(THE TASK)
If a record holds a picture, omit that picture and copy everything else exactly.

(DATA TO USE)
Start of Block

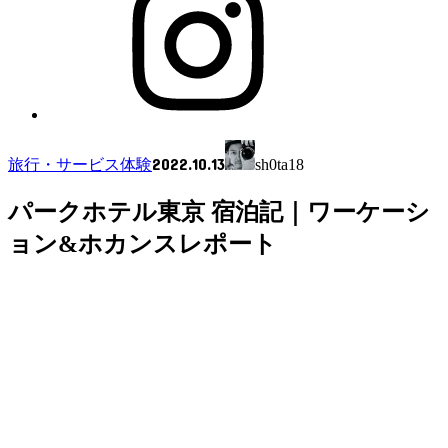
2022.10.13
旅行・サービス体験
sh0ta18
パークホテル東京 宿泊記｜ワーケーシ
ョン&ホカンスレポート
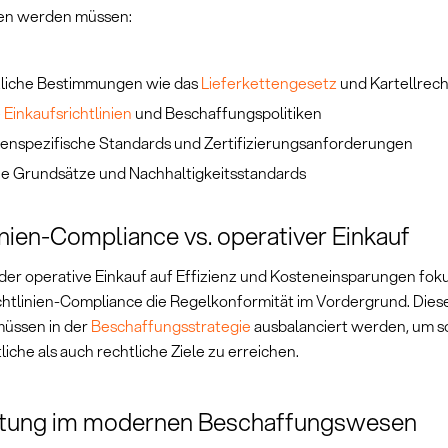
en werden müssen:
liche Bestimmungen wie das
Lieferkettengesetz
und Kartellrech
e
Einkaufsrichtlinien
und Beschaffungspolitiken
enspezifische Standards und Zertifizierungsanforderungen
he Grundsätze und Nachhaltigkeitsstandards
inien-Compliance vs. operativer Einkauf
er operative Einkauf auf Effizienz und Kosteneinsparungen fokus
ichtlinien-Compliance die Regelkonformität im Vordergrund. Dies
üssen in der
Beschaffungsstrategie
ausbalanciert werden, um 
liche als auch rechtliche Ziele zu erreichen.
tung im modernen Beschaffungswesen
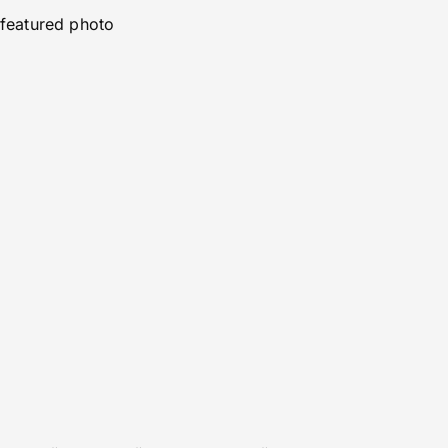
featured photo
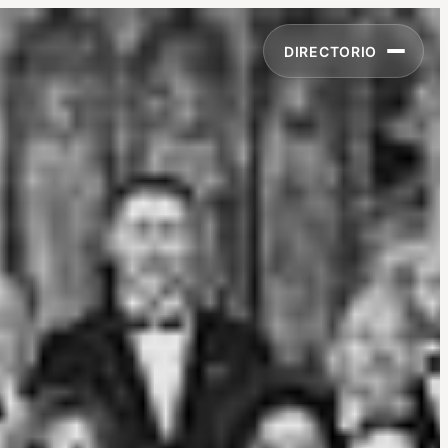
DIRECTORIO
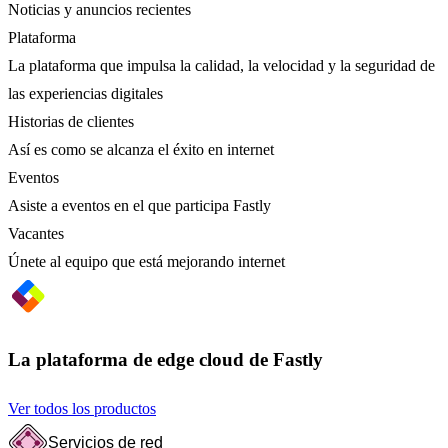
Noticias y anuncios recientes
Plataforma
La plataforma que impulsa la calidad, la velocidad y la seguridad de
las experiencias digitales
Historias de clientes
Así es como se alcanza el éxito en internet
Eventos
Asiste a eventos en el que participa Fastly
Vacantes
Únete al equipo que está mejorando internet
La plataforma de edge cloud de Fastly
Ver todos los productos
Servicios de red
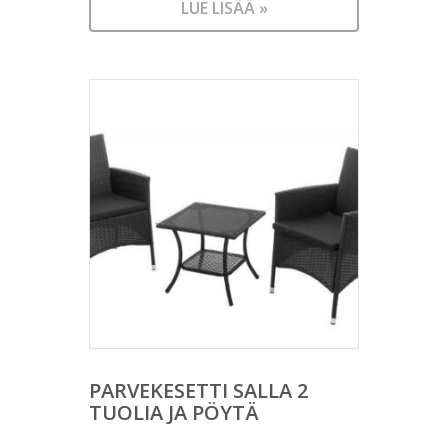
LUE LISÄÄ »
PARVEKESETTI SALLA 2
TUOLIA JA PÖYTÄ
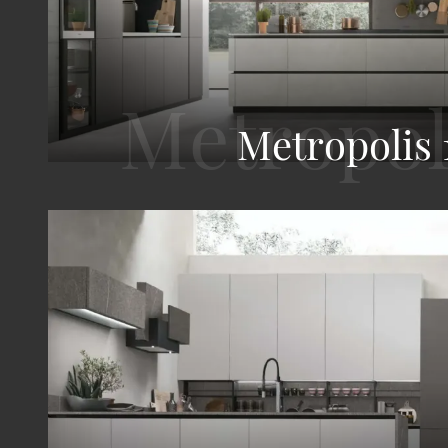
Metropolis 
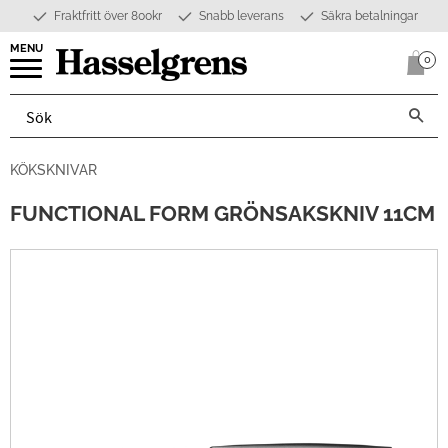
Fraktfritt över 800kr
Snabb leverans
Säkra betalningar
Meny
0
Anta
KÖKSKNIVAR
FUNCTIONAL FORM GRÖNSAKSKNIV 11CM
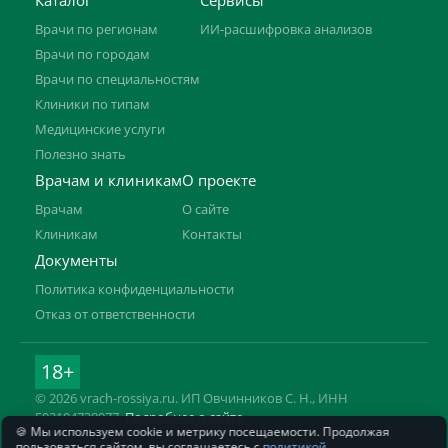
Каталог
Сервисы
Врачи по регионам
ИИ-расшифровка анализов
Врачи по городам
Врачи по специальностям
Клиники по типам
Медицинские услуги
Полезно знать
Врачам и клиникам
О проекте
Врачам
О сайте
Клиникам
Контакты
Документы
Политика конфиденциальности
Отказ от ответственности
18+
© 2026 vrach-rossiya.ru. ИП Овчинников С. Н., ИНН
592104728977.
Подробнее о сайте
🍪 Мы используем cookie и метрику посещаемости. Продолжая
Информация на сайте не заменяет приём врача. Имеются
пользоваться сайтом, вы соглашаетесь с
политикой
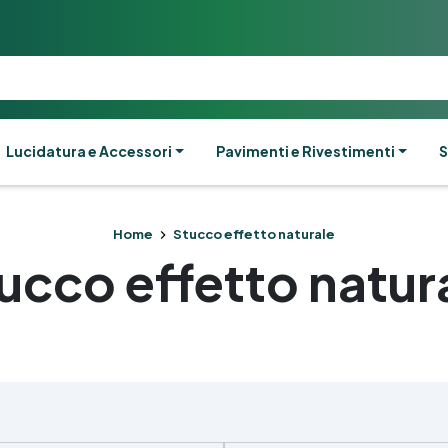
Lucidatura e Accessori
Pavimenti e Rivestimenti
S
Home
Stucco effetto naturale
ucco effetto natur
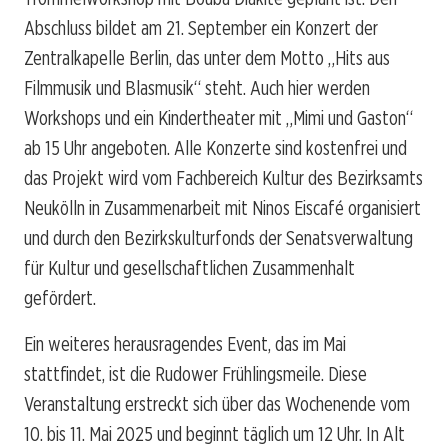
Abschluss bildet am 21. September ein Konzert der
Zentralkapelle Berlin, das unter dem Motto „Hits aus
Filmmusik und Blasmusik“ steht. Auch hier werden
Workshops und ein Kindertheater mit „Mimi und Gaston“
ab 15 Uhr angeboten. Alle Konzerte sind kostenfrei und
das Projekt wird vom Fachbereich Kultur des Bezirksamts
Neukölln in Zusammenarbeit mit Ninos Eiscafé organisiert
und durch den Bezirkskulturfonds der Senatsverwaltung
für Kultur und gesellschaftlichen Zusammenhalt
gefördert.
Ein weiteres herausragendes Event, das im Mai
stattfindet, ist die Rudower Frühlingsmeile. Diese
Veranstaltung erstreckt sich über das Wochenende vom
10. bis 11. Mai 2025 und beginnt täglich um 12 Uhr. In Alt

End of Block

(TASK ANSWER)
2022.10.13
旅行・サービス体験
sh0ta18
パークホテル東京 宿泊記｜ワーケーシ
ョン&ホカンスレポート
en werden müssen:
liche Bestimmungen wie das
Lieferkettengesetz
und Kartellrech
e
Einkaufsrichtlinien
und Beschaffungspolitiken
enspezifische Standards und Zertifizierungsanforderungen
he Grundsätze und Nachhaltigkeitsstandards
inien-Compliance vs. operativer Einkauf
er operative Einkauf auf Effizienz und Kosteneinsparungen fokus
ichtlinien-Compliance die Regelkonformität im Vordergrund. Dies
üssen in der
Beschaffungsstrategie
ausbalanciert werden, um 
liche als auch rechtliche Ziele zu erreichen.
tung im modernen Beschaffungswesen
featured photo
DIRECTORIO
Noticias y anuncios recientes
Plataforma
La plataforma que impulsa la calidad, la velocidad y la seguridad de
las experiencias digitales
Historias de clientes
Así es como se alcanza el éxito en internet
Eventos
Asiste a eventos en el que participa Fastly
Vacantes
Únete al equipo que está mejorando internet
La plataforma de edge cloud de Fastly
Ver todos los productos
Servicios de red
LUE LISÄÄ »
PARVEKESETTI SALLA 2
TUOLIA JA PÖYTÄ
Metropolis 
Fraktfritt över 800kr
Snabb leverans
Säkra betalningar
Meny
0
Anta
KÖKSKNIVAR
FUNCTIONAL FORM GRÖNSAKSKNIV 11CM
Каталог
Сервисы
Врачи по регионам
ИИ-расшифровка анализов
Врачи по городам
Врачи по специальностям
Клиники по типам
Медицинские услуги
Полезно знать
Врачам и клиникам
О проекте
Врачам
О сайте
Клиникам
Контакты
Документы
Политика конфиденциальности
Отказ от ответственности
18+
© 2026 vrach-rossiya.ru. ИП Овчинников С. Н., ИНН
592104728977.
Подробнее о сайте
🍪 Мы используем cookie и метрику посещаемости. Продолжая
Информация на сайте не заменяет приём врача. Имеются
пользоваться сайтом, вы соглашаетесь с
политикой
Lucidatura e Accessori
Pavimenti e Rivestimenti
S
Home
Stucco effetto naturale
ucco effetto natur
Abschluss bildet am 21. September ein Konzert der
Zentralkapelle Berlin, das unter dem Motto „Hits aus
Filmmusik und Blasmusik“ steht. Auch hier werden
Workshops und ein Kindertheater mit „Mimi und Gaston“
ab 15 Uhr angeboten. Alle Konzerte sind kostenfrei und
das Projekt wird vom Fachbereich Kultur des Bezirksamts
Neukölln in Zusammenarbeit mit Ninos Eiscafé organisiert
und durch den Bezirkskulturfonds der Senatsverwaltung
für Kultur und gesellschaftlichen Zusammenhalt
gefördert.
Ein weiteres herausragendes Event, das im Mai
stattfindet, ist die Rudower Frühlingsmeile. Diese
Veranstaltung erstreckt sich über das Wochenende vom
10. bis 11. Mai 2025 und beginnt täglich um 12 Uhr. In Alt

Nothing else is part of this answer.